DATA EXCERPTS >>

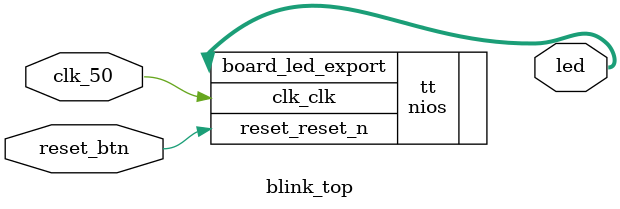
<source format=v>
module blink_top (
	input clk_50,
	input reset_btn,
	output [3:0] led
	);
	
	
	nios tt (
		.board_led_export(led),  			//  board_led.export
		.clk_clk(clk_50),           		// clk.clk
		.reset_reset_n(reset_btn)      	// reset.reset_n
	);

endmodule
		
</source>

WORK ORDER >> In full and without any pictures, print the listing above exactly.

EXPECTED OUTPUT >>
<source format=v>
module blink_top (
	input clk_50,
	input reset_btn,
	output [3:0] led
	);
	
	
	nios tt (
		.board_led_export(led),  			//  board_led.export
		.clk_clk(clk_50),           		// clk.clk
		.reset_reset_n(reset_btn)      	// reset.reset_n
	);

endmodule
		
</source>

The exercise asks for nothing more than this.